Sunday brought another full day of skiing, interspersed with a Chargers playoff loss. At night, I introduced everyone to the 1994 classic, Twin Sitters, a coming-of-age story about Peter and David Falcone, twin body builders/aspiring cooks (played masterfully by Peter and David Paul, aka The Barbarian Brothers) who end up babysitting Bradley and Steven, the bratty twin nephews of a very powerful landfill trucking executive who is mixed up with some shady characters who will stop at nothing to harm him . . . and his nephews. In the end, Peter (who's always making things) and David (who's always breaking things) and Bradley and Steven teach each other a thing or two about respect, sacrifice, self-defense, and, most importantly, bandanas.

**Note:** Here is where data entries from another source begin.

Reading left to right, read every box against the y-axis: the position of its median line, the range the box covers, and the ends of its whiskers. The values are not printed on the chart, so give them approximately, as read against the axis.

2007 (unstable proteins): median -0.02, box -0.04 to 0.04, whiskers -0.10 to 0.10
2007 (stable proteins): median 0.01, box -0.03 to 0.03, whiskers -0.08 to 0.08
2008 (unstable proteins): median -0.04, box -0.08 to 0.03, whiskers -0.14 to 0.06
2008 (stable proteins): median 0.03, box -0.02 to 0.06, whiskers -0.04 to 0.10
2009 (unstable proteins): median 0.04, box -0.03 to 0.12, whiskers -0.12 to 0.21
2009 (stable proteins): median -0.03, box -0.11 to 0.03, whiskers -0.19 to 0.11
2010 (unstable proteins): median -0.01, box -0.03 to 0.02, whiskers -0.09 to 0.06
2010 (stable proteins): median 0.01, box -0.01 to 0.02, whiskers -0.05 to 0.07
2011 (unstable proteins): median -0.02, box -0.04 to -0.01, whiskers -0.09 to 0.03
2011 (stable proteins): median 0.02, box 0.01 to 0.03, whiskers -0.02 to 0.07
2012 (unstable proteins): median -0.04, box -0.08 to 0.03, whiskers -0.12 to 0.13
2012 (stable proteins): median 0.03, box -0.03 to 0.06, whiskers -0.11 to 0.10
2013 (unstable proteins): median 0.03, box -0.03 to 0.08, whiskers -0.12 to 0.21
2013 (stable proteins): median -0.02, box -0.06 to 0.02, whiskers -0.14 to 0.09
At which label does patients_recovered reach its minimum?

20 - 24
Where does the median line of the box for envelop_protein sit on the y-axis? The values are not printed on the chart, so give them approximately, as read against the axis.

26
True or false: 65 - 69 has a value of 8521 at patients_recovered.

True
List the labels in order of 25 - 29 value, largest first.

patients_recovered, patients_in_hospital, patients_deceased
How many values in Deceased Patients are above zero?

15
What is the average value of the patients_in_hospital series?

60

Twin Sitters -- which until 2005 was only be available on VHS, but is now available on DVD (Dudek, I'm looking your way) -- was brilliantly written and directed by John Paragon, who you may know as Jambi from Pee Wee's Playhouse or one of the militant gay guys who steals Elaine's armoire and accosts Kramer for not wearing an AIDS ribbon on Seinfeld. He also plays the part of the dastardly loan officer who refuses to give the Falcones a small business loan to start up a restaurant, despite the fact that they brought a sackful of their delicious food to the bank. If you think Paragon is the only big-name actor or actress in Twin Sitters, maybe you need a lesson from Bradley and Steven's teacher, Miss Newman, played by the inimitable Rena Sofer, who is most famous in my mind for playing Andrea Larson, Zack's love interest in Saved By The Bell: Hawaiian Style. Frank Hillhurst is played by Dallas veteran Jared Martin. The evil Stromm is played by none other than one-time (literally) James Bond, George Lazenby. It looks like there was life after On Her Majesty's Secret Service after all! You may also recognize the sniper (one of Stromm's goons) as Danny Lee Clark, better known to you and I as Nitro from the original American Gladiators. Perhaps most impressive about Twin Sitters is that the Paul brothers wrote or co-wrote all six of the film's original songs -- "At War with the Weights," "Shut Up," "Whatcha Lookin' At?," "The Babysitters," "I Ride my Harley," and "Brothers Forever" -- and performed "Shut Up," "Whatcha Lookin' At?," and "I Ride my Harley." To view the trailer for Twin Sitters, click here.
After Twin Sitters, we popped in Better Off Dead, but only made it halfway through either because everyone was tired or because the bar had been set too high by the previous movie.
Monday
The drive back took 5 hours. Thanks go to Skaði for taking mercy on us.
The drive back took 5 hours. Thanks go to Skaði for taking mercy on us.